TASK TO CARRY OUT -> Leave the images aside and copy out the whole listing, exact to the word.

DATA BELOW ->
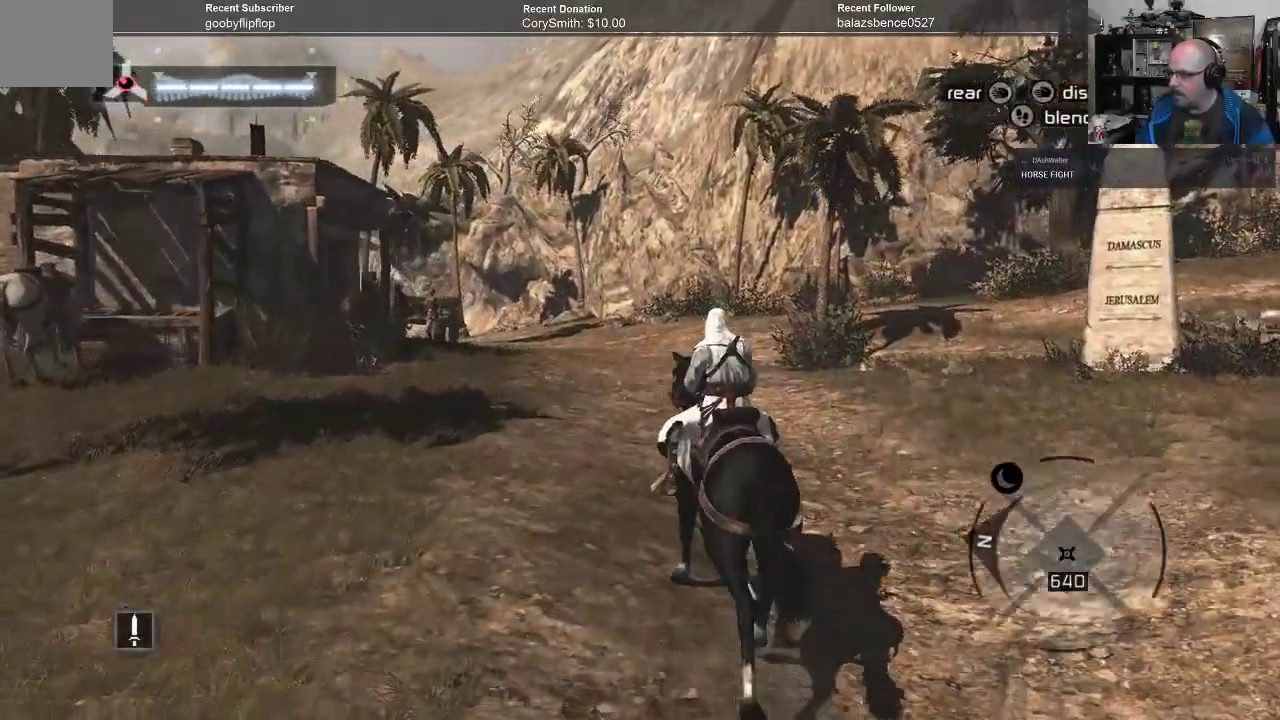
{"buttons": ["A"], "left_stick": "up", "right_stick": "center", "events": [[400, "A", "down"]]}
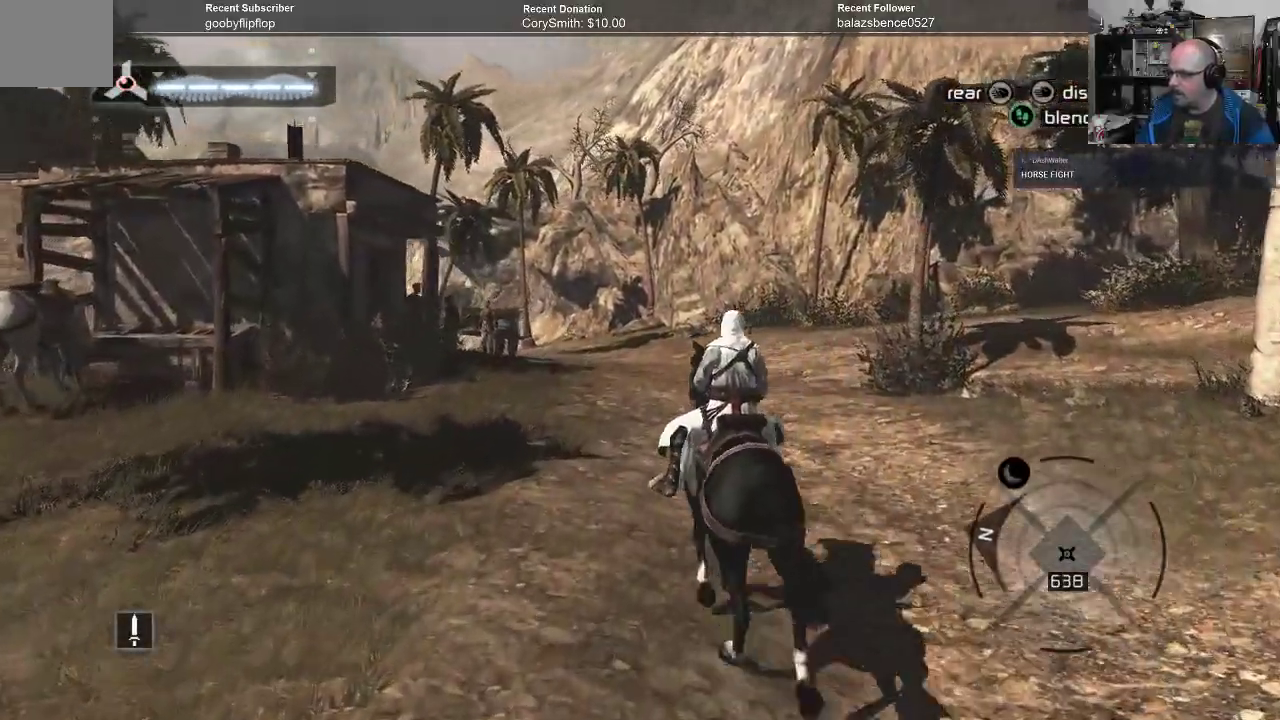
{"buttons": ["A"], "left_stick": "up", "right_stick": "center", "events": []}
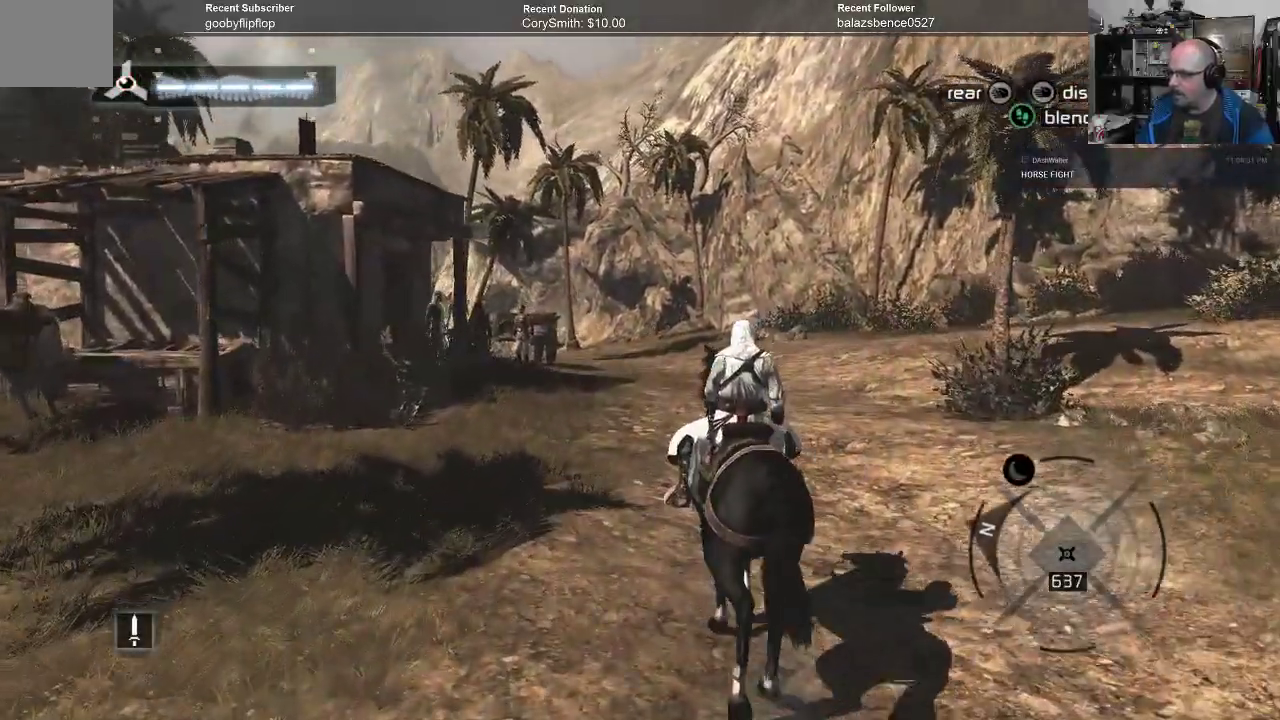
{"buttons": ["A"], "left_stick": "up", "right_stick": "center", "events": []}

RESULT OF THE TASK ->
{"buttons": ["A"], "left_stick": "up", "right_stick": "center", "events": [[400, "A", "down"]]}
{"buttons": ["A"], "left_stick": "up", "right_stick": "center", "events": []}
{"buttons": ["A"], "left_stick": "up", "right_stick": "center", "events": []}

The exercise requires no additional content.